For the duration of the mission, the consultant puts himself in the applicant's shoes, but maintains an external perspective that guarantees both neutrality and greater insight. Being able to provide a simplified view of the prospect's reality is in itself a high value-added act from which most prospects can benefit. Rather than being offended by this, the prospect should be pleased: it is a guarantee that his problem will be well treated! Finally, the prospect should realise that it is only as it progresses that the consultancy service will demonstrate its effectiveness.

Being a teacher

By rephrasing very clearly what he hears, the consultant indicates to his interlocutor in what form he would like him to express himself. He therefore invites him, in a subtle way, to teach himself.
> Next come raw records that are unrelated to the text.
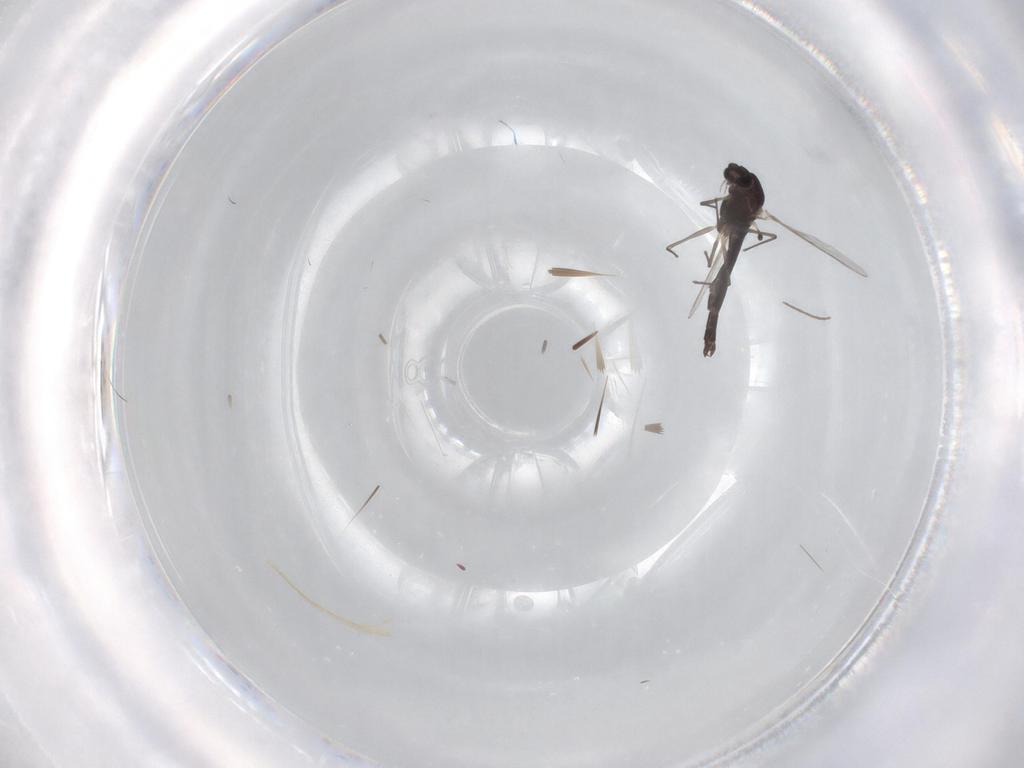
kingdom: Animalia
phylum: Arthropoda
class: Insecta
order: Diptera
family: Chironomidae
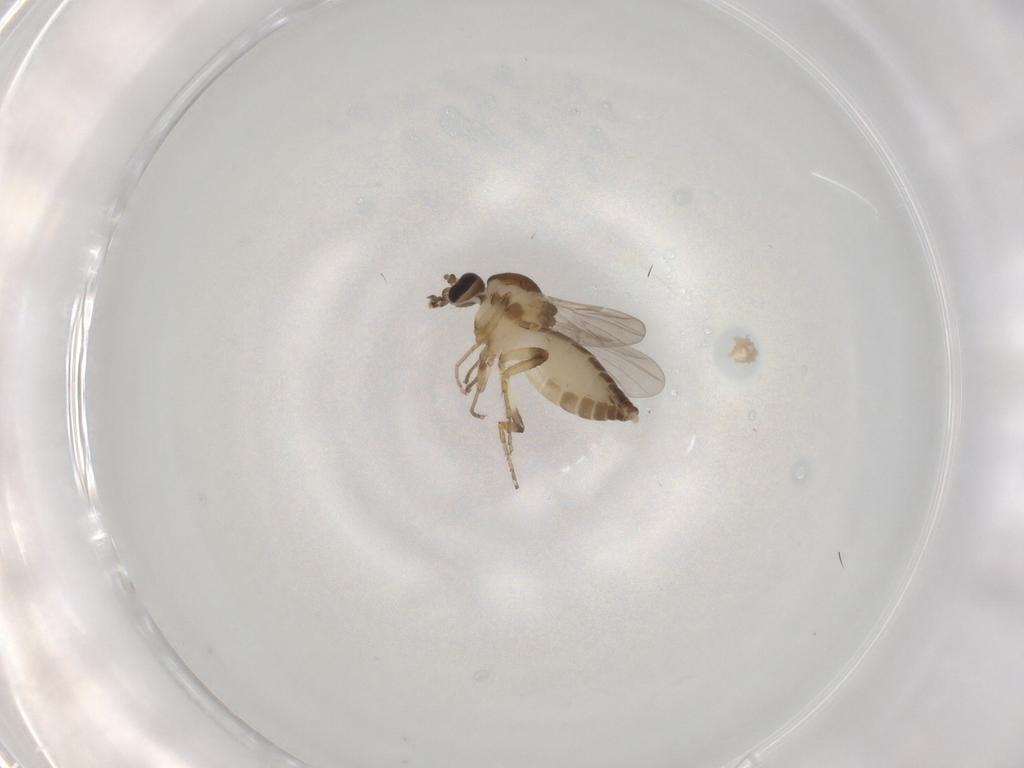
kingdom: Animalia
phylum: Arthropoda
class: Insecta
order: Diptera
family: Ceratopogonidae
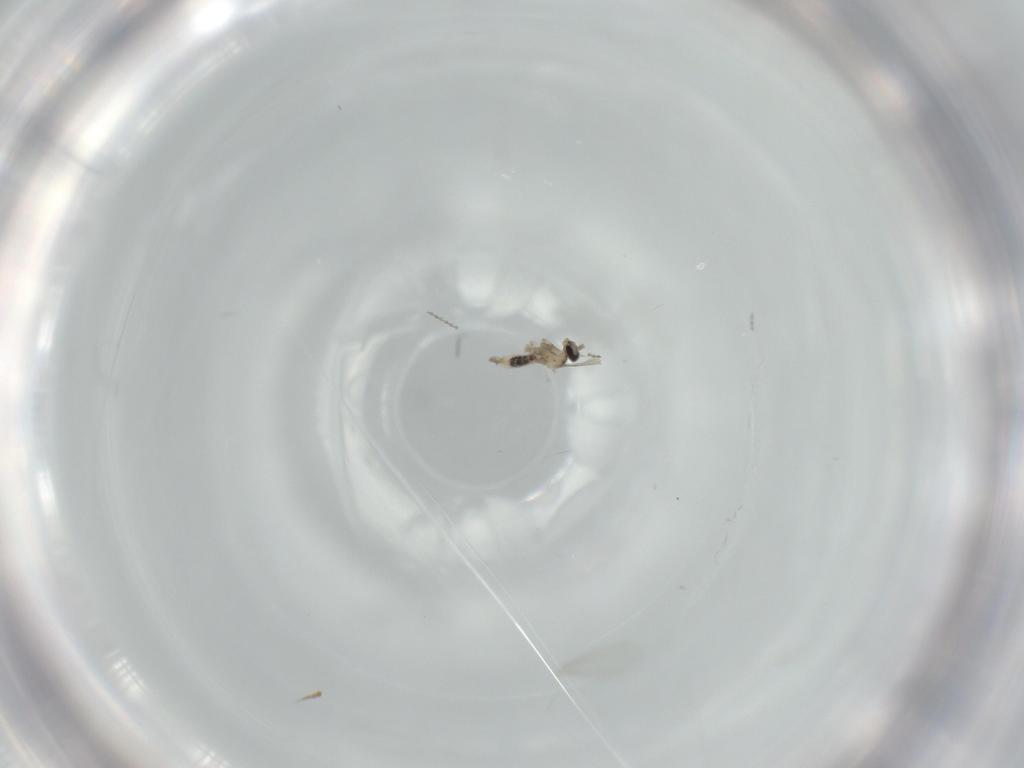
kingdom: Animalia
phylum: Arthropoda
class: Insecta
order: Diptera
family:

For example, if he sketches what the other person says on a flip chart, it is likely that the other person will use the flip chart to sketch his ideas.


It should be noted that, in 90% of cases, when a consultant intervenes, the need has been identified - at least partially - a long time ago. But no one thought it was worthwhile to call in a consultant at the time. As time goes by, the need becomes more and more urgent. When the file finally arrives on the table of a decision-maker and the choice to resort to a consultant is made, this one, once the phases of invitation to tender and selection are over, has only very little time to carry out its mission. Unfortunately, the consultant too often intervenes, like a fireman, when the need has turned into a problem.  

We take stock:

It is important that the consultant obtains from his client his real needs, correctly expressed, and the degree of urgency of the situation. There must be no ambiguity or unspoken words. This is a prerequisite for the success of his mission. For this, it is necessary to :

  • Listening to the applicant and getting him/her to talk.

The aim is to get an accurate, complete and objective picture of the situation; D adopt the right attitude that encourages the other person to express themselves without feeling muzzled or influenced; reformulate and synthesise the information provided. Rephrasing allows both parties to ensure that they are on the same page and that there are no misunderstandings.